▶ [What is expected]: Here are the records. Write out exactly the lines between the one holding "Jackson (BlueQuartz Software)" and the one holding "I/O system calls", inclusive.

▶ [Saved entries]:

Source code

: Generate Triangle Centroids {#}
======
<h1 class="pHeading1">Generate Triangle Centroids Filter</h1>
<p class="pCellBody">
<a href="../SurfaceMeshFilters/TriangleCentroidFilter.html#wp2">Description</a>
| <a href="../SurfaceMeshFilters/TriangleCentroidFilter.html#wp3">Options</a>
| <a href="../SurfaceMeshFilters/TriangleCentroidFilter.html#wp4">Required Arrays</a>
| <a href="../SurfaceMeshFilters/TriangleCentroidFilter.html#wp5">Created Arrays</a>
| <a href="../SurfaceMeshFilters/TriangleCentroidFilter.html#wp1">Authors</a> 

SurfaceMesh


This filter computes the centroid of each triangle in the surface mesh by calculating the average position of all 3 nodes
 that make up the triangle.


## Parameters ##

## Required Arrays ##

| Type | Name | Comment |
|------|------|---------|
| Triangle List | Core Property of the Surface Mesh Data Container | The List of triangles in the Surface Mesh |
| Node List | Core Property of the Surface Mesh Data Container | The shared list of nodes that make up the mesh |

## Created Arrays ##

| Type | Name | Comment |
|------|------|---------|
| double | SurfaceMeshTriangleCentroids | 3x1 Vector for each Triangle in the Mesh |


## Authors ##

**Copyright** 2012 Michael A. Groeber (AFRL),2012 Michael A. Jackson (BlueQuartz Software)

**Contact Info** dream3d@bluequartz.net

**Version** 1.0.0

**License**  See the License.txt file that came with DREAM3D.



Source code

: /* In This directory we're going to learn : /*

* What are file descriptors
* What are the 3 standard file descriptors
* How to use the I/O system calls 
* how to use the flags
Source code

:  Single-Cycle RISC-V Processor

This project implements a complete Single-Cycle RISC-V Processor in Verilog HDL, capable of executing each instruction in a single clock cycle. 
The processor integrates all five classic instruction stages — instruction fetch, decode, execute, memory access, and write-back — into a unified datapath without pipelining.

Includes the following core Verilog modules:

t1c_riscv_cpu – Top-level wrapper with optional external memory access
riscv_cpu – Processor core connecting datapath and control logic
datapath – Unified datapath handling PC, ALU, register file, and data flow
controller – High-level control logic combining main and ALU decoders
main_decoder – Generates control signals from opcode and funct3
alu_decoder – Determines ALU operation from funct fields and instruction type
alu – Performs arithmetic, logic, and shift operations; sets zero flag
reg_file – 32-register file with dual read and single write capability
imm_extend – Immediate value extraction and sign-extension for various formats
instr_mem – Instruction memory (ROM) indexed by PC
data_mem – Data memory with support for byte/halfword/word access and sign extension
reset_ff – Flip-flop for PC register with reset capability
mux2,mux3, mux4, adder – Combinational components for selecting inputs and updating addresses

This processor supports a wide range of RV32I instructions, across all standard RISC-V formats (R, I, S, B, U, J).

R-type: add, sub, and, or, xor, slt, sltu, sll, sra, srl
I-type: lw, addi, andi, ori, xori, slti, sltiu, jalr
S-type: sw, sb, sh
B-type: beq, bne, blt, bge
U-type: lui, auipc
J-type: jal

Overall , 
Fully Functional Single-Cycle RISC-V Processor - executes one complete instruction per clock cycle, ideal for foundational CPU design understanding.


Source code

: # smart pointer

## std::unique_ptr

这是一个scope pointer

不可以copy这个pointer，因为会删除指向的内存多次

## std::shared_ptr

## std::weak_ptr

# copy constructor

...

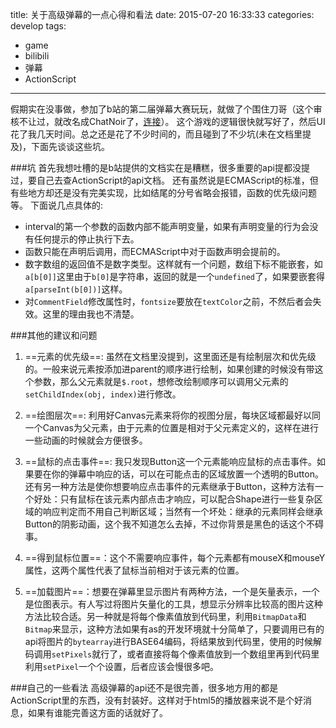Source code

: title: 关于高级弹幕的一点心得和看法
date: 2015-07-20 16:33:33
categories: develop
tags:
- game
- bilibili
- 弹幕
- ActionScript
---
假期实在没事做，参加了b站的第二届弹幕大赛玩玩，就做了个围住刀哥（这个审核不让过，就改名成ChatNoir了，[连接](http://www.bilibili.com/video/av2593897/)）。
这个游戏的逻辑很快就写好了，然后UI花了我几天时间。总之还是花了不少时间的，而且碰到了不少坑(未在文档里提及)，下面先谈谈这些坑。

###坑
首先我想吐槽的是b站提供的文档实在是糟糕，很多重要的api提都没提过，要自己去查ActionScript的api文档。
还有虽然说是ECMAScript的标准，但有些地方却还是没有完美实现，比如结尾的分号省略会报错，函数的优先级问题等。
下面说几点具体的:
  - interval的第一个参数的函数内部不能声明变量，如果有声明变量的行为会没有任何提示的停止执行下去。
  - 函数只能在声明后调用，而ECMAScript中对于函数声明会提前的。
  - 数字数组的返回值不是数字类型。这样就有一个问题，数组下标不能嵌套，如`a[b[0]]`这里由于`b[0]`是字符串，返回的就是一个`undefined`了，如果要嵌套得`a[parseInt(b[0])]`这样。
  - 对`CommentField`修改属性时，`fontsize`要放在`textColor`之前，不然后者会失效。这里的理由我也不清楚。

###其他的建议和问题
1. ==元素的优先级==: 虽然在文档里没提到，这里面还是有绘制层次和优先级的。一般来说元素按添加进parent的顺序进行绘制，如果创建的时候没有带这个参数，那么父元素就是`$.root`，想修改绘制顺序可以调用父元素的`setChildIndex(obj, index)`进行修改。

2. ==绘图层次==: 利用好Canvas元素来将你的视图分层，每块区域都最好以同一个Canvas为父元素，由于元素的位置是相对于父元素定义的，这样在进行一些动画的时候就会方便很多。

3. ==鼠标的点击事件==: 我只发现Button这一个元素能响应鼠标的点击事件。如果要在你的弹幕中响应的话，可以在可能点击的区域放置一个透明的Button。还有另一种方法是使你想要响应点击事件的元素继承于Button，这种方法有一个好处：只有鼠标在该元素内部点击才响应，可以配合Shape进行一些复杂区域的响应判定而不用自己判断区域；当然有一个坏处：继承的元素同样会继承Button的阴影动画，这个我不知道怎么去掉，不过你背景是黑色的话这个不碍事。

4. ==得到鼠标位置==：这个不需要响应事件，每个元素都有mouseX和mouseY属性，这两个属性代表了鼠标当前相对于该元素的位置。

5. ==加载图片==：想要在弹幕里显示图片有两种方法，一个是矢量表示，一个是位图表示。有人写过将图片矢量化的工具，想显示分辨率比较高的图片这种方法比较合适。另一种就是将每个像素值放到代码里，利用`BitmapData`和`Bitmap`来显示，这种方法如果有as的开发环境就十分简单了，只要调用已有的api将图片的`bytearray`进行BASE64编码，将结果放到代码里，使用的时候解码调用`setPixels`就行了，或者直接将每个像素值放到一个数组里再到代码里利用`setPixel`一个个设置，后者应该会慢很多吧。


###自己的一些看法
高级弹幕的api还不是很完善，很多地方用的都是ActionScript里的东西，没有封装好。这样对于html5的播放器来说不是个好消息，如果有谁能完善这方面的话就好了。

...

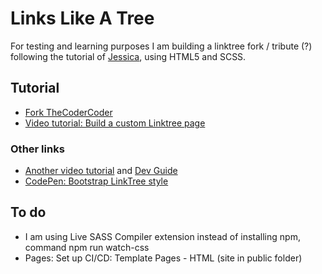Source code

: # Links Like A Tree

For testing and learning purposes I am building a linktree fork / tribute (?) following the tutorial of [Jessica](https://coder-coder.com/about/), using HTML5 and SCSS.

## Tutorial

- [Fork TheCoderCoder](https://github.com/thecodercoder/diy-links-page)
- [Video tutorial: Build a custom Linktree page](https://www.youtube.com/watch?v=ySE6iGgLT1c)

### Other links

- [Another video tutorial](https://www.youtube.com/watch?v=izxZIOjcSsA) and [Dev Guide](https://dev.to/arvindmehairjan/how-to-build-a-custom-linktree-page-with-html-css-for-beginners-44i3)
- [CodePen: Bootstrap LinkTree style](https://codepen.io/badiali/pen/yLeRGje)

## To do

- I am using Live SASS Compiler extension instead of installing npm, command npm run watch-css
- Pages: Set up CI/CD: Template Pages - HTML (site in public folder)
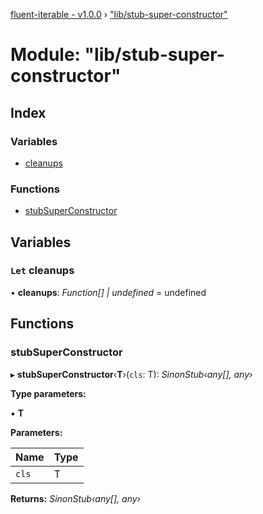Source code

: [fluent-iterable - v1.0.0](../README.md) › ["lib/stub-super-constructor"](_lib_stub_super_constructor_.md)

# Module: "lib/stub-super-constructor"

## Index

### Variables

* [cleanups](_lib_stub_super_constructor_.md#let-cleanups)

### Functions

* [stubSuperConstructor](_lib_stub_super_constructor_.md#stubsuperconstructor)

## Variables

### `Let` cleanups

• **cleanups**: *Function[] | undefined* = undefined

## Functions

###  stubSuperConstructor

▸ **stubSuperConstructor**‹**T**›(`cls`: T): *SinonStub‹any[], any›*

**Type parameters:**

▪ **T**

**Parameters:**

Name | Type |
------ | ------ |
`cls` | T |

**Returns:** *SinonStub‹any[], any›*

▶ [Exercise result]:
**Copyright** 2012 Michael A. Groeber (AFRL),2012 Michael A. Jackson (BlueQuartz Software)

**Contact Info** dream3d@bluequartz.net

**Version** 1.0.0

**License**  See the License.txt file that came with DREAM3D.



Source code

: /* In This directory we're going to learn : /*

* What are file descriptors
* What are the 3 standard file descriptors
* How to use the I/O system calls 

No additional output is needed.